§ What is being asked
Update the entries below by changing each "Việt Nam" to "Vietnam" and keeping everything else the same.

§ Data extracted from a collection
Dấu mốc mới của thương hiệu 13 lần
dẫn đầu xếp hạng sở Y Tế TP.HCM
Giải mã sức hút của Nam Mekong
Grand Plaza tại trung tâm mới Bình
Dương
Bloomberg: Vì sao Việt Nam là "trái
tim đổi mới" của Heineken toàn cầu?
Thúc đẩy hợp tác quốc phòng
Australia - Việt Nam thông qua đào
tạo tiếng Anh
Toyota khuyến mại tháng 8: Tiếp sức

§ Completed exercise
Dấu mốc mới của thương hiệu 13 lần
dẫn đầu xếp hạng sở Y Tế TP.HCM
Giải mã sức hút của Nam Mekong
Grand Plaza tại trung tâm mới Bình
Dương
Bloomberg: Vì sao Vietnam là "trái
tim đổi mới" của Heineken toàn cầu?
Thúc đẩy hợp tác quốc phòng
Australia - Vietnam thông qua đào
tạo tiếng Anh
Toyota khuyến mại tháng 8: Tiếp sức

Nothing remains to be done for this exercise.